The ART and ART-NLCs at 25, 50, and 100 μg/mL revealed significant anti-leishmanial effects against L. major promastigote and amastigote in an in vitro study for the first time. Furthermore, our results indicated that ART-NLCs significantly heighten the anti-leishmanial activity of ART. Also, ART-NLCs had the lowest cytotoxicity against macrophages. Furthermore, these nanoparticles had the highest SI among other examined agents including ART, AMB, and NLCs. As a result, ART-NLCs are an effective formulation against L. major with low cytotoxicity. Although more animal and clinical assessments are needed to elucidate the usefulness of this delivery system in the treatment of leishmaniasis.

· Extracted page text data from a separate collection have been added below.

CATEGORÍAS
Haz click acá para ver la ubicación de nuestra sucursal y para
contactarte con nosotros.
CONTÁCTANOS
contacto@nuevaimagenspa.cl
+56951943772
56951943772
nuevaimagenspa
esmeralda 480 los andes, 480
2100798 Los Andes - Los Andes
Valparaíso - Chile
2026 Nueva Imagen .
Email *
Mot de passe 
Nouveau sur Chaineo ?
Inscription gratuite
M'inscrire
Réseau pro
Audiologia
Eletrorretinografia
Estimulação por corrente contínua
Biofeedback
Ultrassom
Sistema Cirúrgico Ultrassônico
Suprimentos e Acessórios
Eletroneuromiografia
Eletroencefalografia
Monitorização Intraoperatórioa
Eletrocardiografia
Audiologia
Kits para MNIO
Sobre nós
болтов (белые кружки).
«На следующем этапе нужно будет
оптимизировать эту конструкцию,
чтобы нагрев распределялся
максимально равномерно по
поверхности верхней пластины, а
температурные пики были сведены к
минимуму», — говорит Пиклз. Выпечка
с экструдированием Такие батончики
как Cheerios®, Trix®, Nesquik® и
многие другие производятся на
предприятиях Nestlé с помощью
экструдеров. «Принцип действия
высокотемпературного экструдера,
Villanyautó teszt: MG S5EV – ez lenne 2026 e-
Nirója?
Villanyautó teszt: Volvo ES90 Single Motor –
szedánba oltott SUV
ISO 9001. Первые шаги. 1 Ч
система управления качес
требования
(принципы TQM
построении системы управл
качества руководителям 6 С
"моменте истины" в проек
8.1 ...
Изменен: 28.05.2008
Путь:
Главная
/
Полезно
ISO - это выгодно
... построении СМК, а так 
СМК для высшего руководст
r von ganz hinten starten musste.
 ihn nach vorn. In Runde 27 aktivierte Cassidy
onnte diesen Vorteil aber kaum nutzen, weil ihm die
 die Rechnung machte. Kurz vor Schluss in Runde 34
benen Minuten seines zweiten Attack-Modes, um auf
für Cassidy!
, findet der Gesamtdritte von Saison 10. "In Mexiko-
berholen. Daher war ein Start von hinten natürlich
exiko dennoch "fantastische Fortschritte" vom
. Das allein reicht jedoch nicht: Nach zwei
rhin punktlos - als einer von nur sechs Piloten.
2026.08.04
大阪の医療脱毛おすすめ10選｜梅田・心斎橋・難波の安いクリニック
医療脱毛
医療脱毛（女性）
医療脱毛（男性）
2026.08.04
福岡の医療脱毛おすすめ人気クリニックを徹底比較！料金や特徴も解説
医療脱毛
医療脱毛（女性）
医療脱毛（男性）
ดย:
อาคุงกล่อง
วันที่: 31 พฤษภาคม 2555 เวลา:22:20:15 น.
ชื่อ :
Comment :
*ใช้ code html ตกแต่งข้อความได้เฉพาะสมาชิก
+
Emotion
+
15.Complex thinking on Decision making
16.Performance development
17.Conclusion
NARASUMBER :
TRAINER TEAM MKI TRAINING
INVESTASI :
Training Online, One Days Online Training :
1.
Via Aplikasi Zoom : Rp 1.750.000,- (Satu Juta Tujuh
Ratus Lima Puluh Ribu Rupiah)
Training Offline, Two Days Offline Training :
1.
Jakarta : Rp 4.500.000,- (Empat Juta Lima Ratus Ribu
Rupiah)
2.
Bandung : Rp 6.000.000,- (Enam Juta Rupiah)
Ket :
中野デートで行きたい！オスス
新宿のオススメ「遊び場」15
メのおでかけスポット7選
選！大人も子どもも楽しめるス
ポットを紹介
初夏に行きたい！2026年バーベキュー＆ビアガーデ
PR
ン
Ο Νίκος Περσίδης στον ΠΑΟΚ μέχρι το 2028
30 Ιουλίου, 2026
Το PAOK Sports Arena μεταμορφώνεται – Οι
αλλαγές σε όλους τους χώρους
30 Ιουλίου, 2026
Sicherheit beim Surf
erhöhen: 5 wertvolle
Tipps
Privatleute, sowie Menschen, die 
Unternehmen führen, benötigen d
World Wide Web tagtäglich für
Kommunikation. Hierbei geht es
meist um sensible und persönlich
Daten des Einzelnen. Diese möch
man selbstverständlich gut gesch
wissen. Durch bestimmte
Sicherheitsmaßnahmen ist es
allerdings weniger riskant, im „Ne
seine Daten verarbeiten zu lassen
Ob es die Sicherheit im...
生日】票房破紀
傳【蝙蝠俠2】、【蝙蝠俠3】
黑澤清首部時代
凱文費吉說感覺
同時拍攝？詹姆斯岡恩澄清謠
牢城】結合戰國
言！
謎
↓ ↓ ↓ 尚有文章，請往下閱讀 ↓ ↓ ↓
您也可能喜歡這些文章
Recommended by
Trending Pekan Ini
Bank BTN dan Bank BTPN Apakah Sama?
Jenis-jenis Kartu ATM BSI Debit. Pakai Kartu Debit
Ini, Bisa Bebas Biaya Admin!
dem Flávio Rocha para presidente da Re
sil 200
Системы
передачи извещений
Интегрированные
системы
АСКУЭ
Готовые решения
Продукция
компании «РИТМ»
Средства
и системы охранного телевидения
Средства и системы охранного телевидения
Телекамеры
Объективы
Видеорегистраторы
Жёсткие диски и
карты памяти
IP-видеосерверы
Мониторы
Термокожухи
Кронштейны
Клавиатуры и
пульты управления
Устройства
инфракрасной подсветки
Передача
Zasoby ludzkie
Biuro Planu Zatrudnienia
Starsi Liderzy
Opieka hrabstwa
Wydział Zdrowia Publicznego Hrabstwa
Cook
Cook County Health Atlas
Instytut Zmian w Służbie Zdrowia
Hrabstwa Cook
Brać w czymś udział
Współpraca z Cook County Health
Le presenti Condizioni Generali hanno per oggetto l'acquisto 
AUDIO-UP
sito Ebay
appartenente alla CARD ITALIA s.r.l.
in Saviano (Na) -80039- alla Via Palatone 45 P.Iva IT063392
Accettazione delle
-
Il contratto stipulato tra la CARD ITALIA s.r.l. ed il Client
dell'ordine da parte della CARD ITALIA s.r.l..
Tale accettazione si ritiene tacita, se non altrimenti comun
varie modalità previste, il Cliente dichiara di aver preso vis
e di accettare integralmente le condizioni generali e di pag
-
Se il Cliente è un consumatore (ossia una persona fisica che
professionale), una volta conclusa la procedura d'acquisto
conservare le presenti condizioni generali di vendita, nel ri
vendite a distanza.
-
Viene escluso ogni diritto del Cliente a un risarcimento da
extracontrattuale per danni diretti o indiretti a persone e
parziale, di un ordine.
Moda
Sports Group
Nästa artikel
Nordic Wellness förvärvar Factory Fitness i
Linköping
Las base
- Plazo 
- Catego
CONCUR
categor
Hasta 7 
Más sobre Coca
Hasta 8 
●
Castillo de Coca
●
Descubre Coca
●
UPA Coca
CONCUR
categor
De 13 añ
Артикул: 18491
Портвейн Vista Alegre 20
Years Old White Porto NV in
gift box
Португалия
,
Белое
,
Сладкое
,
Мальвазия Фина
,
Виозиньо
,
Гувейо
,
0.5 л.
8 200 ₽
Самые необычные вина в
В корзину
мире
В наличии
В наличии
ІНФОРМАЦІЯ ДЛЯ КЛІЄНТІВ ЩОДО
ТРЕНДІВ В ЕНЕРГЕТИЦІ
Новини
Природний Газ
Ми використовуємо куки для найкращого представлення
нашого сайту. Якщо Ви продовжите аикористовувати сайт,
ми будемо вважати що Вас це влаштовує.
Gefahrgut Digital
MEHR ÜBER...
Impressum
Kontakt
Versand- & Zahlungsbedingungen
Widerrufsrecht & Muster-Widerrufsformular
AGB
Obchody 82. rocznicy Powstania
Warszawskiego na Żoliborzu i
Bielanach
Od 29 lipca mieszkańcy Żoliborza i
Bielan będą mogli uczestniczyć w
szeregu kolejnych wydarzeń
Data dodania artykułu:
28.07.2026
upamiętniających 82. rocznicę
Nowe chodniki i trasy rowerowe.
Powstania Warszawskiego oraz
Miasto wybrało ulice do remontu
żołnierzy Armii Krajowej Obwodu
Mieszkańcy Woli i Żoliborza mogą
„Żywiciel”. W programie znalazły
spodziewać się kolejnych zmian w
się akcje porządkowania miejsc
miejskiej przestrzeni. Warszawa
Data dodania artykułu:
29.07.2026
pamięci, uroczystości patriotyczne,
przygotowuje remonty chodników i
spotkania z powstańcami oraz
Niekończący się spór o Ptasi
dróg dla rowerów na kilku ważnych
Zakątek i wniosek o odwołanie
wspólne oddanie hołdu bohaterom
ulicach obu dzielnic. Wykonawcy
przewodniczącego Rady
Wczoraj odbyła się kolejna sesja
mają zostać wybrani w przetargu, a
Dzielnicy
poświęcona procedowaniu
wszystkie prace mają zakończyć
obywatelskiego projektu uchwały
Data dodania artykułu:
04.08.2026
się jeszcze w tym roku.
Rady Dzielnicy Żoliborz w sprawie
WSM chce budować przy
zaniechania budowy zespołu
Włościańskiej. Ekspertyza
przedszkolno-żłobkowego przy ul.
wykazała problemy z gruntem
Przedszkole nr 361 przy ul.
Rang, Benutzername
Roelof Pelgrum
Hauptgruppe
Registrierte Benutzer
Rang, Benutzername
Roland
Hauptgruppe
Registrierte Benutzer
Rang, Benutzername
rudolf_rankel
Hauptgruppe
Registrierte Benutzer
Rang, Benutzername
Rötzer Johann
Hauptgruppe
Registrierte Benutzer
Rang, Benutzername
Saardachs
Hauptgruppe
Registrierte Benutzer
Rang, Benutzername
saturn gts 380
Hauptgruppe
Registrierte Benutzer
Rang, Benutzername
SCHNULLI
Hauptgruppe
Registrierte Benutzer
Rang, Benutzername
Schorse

Conflict of interest statement

The authors declared no conflict of interest in this study.

Authors’ contribution

M.H. Motazedian, S. Mohammadi-Samani, and Q. Asgari coordinated in designing the project and providing financial supports. V. Rahnama, M. khazaei, P. Ghasemiyeh, and Q. Asgari gathered the information of mothers. V. Rahnama and P. Ghasemiyeh analyzed the data. V. Rahnama drafted the original manuscript and all authors read and approved the final version of the manuscript.